Chickpea and Spinach Curry
Ingredients
- 1 can 15 oz chickpeas, drained and rinsed
- 3 cups fresh spinach chopped
- 1 can 14 oz diced tomatoes
- 1/2 cup coconut milk or any plant-based milk
- 1 medium onion chopped
- 3 cloves garlic minced
- 1- inch piece of fresh ginger minced
- 1 teaspoon cumin
- 1/2 teaspoon turmeric
- 1/2 teaspoon coriander
- 1/2 teaspoon paprika
- 1/4 teaspoon chili powder optional, for heat
- 2 tablespoons olive oil
- Salt and pepper to taste
- Fresh cilantro optional, for garnish
- Rice or naan for serving
Instructions
- Sauté the aromatics:
- Heat olive oil in a large pan over medium heat. Add the chopped onion and cook for 3-4 minutes, until softened. Add the minced garlic and ginger and cook for another minute, until fragrant.
- Add the spices:
- Stir in the cumin, turmeric, coriander, paprika, and chili powder. Cook for 1-2 minutes, stirring constantly, to toast the spices.
- Simmer the curry:
- Add the diced tomatoes and coconut milk to the pan. Stir everything together and bring to a simmer. Let it cook for 10 minutes, allowing the flavors to meld together.

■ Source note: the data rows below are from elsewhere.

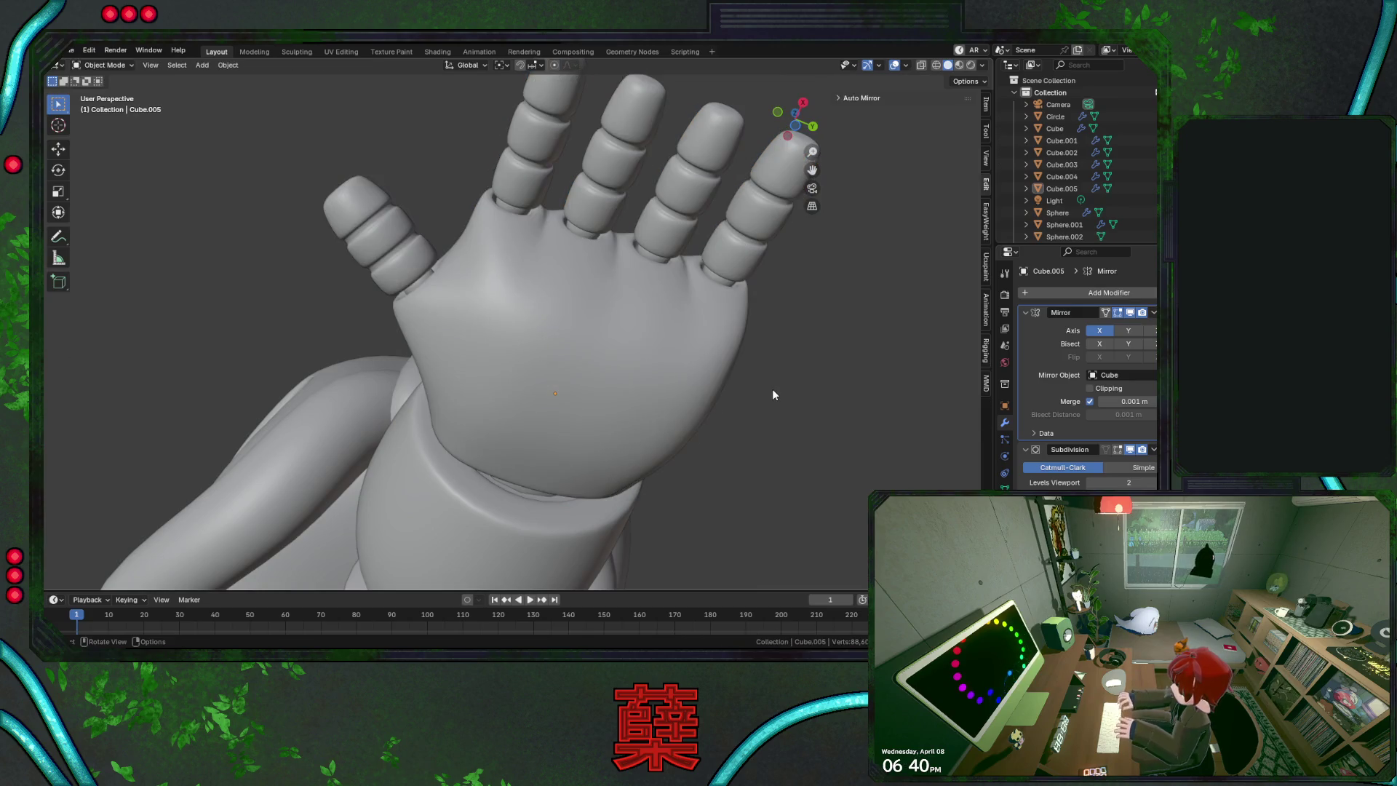
Slide a palm vertex and then a palm edge toward the wrist
{"action": "key", "text": "shift+v"}
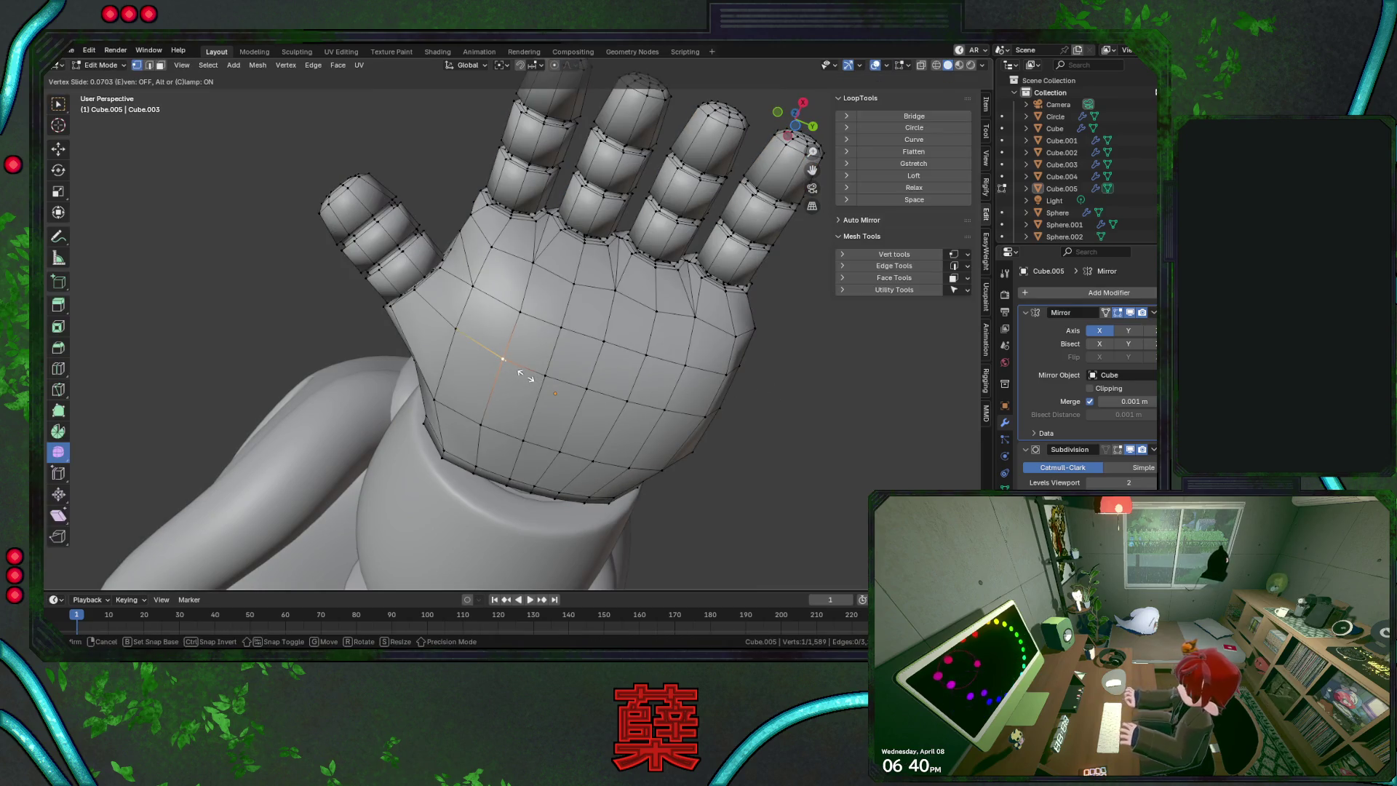
{"action": "left_click", "coordinate": [521, 375]}
{"action": "middle_click_drag", "start_coordinate": [571, 320], "coordinate": [528, 334]}
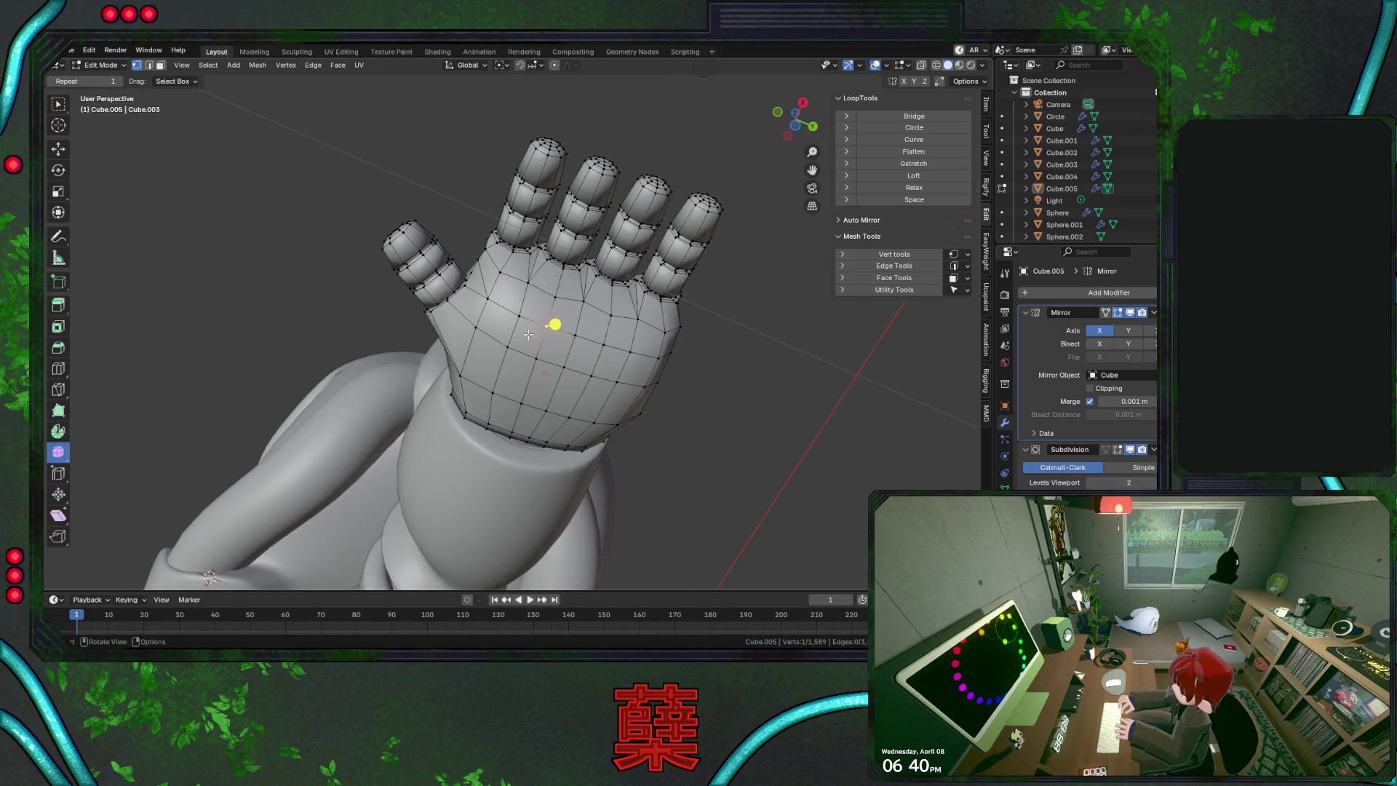
{"action": "left_click", "coordinate": [516, 356]}
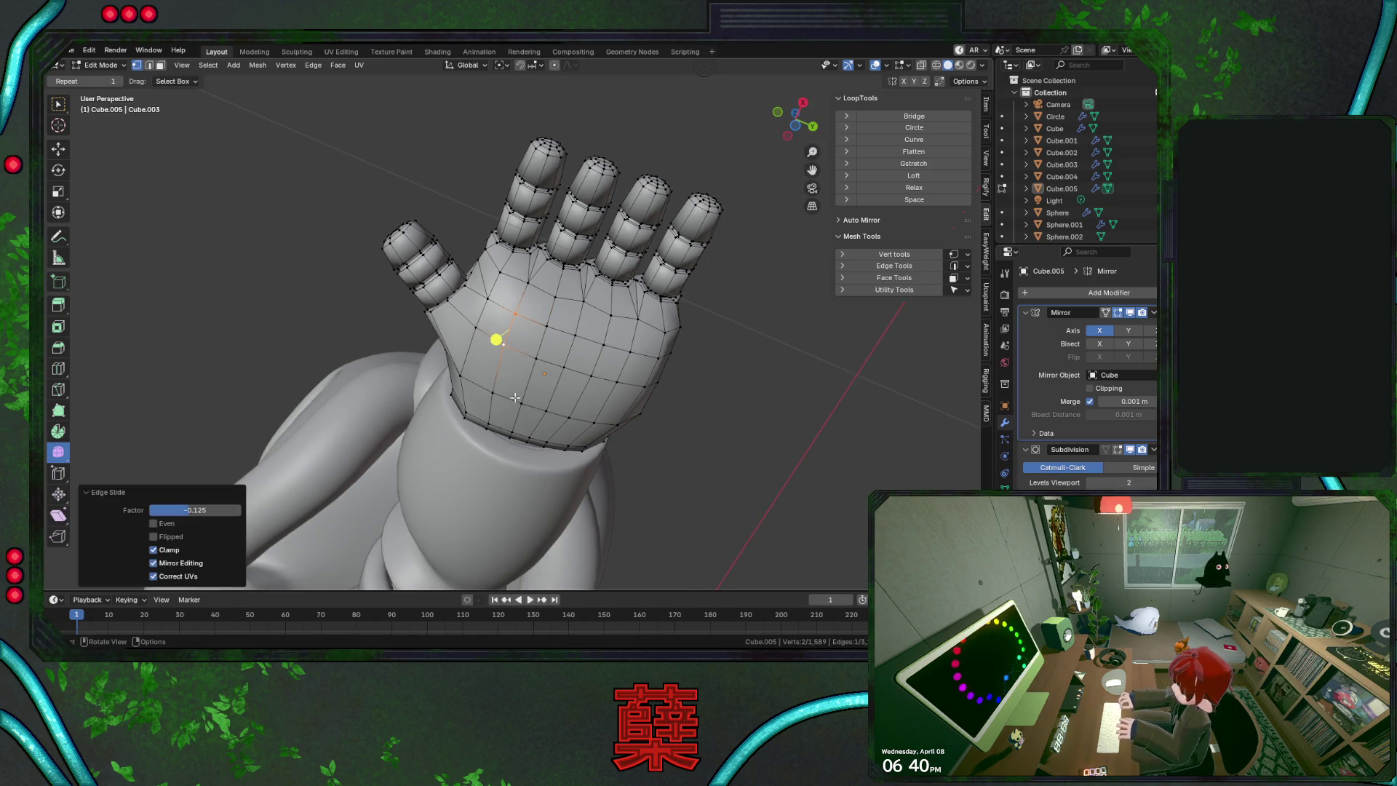
{"action": "key", "text": "shift+v"}
{"action": "left_click", "coordinate": [617, 381], "text": "shift"}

- Add the chickpeas and spinach:
- Stir in the chickpeas and chopped spinach. Cook for another 5-7 minutes, until the spinach is wilted and the chickpeas are heated through.
- Season and serve:
- Taste and season with salt and pepper as needed. Garnish with fresh cilantro, if desired, and serve hot with rice or naan on the side!
Notes
- You can use frozen spinach if fresh isn’t available. Just make sure to thaw and drain it first.
- For added protein, you can also add tofu or your choice of beans.